The government has identified eight sites where modular housing could be built for Ukrainian refugees.
The Cabinet sub-committee overseeing the response to the humanitarian crisis met on Monday evening, with the sites being part of a number of measures identified.
It is understood that the sites will be used to source modular accommodation from Irish companies, with up to 500 temporary accommodation delivered in 16 weeks. It is understood that these houses could house 2,000 Ukrainian refugees. The plan is led by the Office of Public Works.
The plans will also see HSE contact tracers drafted to help with verification of shared accommodation and measures taken by the Department of Housing to speed up renovations to the housing stock, with up to 3,100 homes targeted.
However, even with the additional measures, the government predicts that even with additional measures there will be a “significant gap to close”.
The meeting was warned that in a “do nothing scenario”, 3,400 Ukrainians currently housed in hotels would be homeless by the end of July.
While the state has 300 contracts with accommodation providers, the summer tourist season and the return of colleges will “make things very acute”, said a source.
More than 21,000 Ukrainian refugees have received accommodation so far, but up to 1,000 remain in emergency accommodation.
“We will have to find more housing wherever we can find it. There is no clear path at the moment,” a source said.
A source said the situation “remains extremely difficult”. Children’s Minister Roderic O’Gorman noted on Monday that at this time last year IPAS had 6,500 people and today the figure is over 35,000.
Earlier, Transport Minister Eamon Ryan said there was “frustration” over the slow pace of placing Ukrainians in housing promised by the public.
“We’ll have to review that and make sure it’s accelerated, it’s a lot more flexible, it’s a lot faster,” he added.
Meanwhile, a group of Ukrainian MPs will address the Seanad on Tuesday.
The cross-party delegation was in Dublin on Monday to meet high-level politicians and will seek continued Irish support for their country in the speech.
They were invited by Fine Gael senator Garret Ahearn, who said they were “incredible people”.
“It will be the first parliament they will address and then they will go to the House of Commons.
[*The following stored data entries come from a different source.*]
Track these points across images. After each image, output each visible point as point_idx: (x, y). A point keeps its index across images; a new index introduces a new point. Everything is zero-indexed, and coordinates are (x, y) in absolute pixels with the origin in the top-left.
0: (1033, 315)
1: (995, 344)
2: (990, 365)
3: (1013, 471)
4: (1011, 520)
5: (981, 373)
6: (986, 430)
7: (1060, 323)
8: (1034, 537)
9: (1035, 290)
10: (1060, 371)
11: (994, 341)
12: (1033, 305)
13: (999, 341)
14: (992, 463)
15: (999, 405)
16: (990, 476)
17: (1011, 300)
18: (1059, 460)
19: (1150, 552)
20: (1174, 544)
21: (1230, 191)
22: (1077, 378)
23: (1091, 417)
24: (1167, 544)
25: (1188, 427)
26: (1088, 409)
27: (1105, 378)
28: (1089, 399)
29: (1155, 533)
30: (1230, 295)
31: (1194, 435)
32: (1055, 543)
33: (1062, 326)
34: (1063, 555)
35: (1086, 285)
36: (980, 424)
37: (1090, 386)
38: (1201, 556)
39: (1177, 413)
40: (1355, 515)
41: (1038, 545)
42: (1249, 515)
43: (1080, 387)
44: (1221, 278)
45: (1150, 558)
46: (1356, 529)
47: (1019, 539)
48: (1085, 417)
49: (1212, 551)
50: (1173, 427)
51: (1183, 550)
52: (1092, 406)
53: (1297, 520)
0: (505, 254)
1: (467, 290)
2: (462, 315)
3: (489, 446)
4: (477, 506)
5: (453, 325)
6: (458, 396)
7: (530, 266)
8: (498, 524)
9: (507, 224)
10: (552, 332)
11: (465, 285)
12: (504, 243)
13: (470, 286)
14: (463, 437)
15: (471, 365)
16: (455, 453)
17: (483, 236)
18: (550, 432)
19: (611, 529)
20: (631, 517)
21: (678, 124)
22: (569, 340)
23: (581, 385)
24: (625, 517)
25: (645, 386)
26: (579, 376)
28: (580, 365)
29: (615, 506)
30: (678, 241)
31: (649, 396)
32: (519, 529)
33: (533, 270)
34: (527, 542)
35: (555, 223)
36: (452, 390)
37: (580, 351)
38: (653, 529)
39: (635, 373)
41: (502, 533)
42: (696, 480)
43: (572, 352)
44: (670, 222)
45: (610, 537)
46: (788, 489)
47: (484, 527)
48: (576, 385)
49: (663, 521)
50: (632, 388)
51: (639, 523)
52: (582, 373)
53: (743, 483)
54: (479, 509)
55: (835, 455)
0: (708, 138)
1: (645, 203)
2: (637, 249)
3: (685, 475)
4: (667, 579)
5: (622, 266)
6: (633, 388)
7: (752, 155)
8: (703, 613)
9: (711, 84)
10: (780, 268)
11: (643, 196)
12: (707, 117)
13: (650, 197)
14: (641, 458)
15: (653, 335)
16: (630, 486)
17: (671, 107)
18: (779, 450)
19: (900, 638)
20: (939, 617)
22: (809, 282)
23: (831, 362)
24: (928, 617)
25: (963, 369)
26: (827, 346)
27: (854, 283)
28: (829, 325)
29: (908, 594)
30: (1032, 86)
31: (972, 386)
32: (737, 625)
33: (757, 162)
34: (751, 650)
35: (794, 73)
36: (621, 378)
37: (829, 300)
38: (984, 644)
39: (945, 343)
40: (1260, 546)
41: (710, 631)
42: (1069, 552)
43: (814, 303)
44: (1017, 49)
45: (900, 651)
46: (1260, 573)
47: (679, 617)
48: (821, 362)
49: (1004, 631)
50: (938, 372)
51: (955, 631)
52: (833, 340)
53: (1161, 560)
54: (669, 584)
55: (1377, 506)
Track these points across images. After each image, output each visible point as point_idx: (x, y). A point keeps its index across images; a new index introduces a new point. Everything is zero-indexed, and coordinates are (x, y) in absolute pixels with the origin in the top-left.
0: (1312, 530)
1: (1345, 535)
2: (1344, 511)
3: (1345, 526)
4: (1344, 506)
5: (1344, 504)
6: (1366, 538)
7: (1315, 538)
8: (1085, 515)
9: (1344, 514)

“They are just looking to try to maintain EU support for Ukraine’s candidate status at the end of the month.
“They are very aware of the support from the Taoiseach and the visit of Simon Coveney. They would be very happy with us and the UK, but they are worried about the support in some states.
“It’s quite unusual and quite unique, but we’re excited to be able to set it up and open up the platform for them to travel to other countries.
“They are incredible people – passionate and confident that they will win this war.”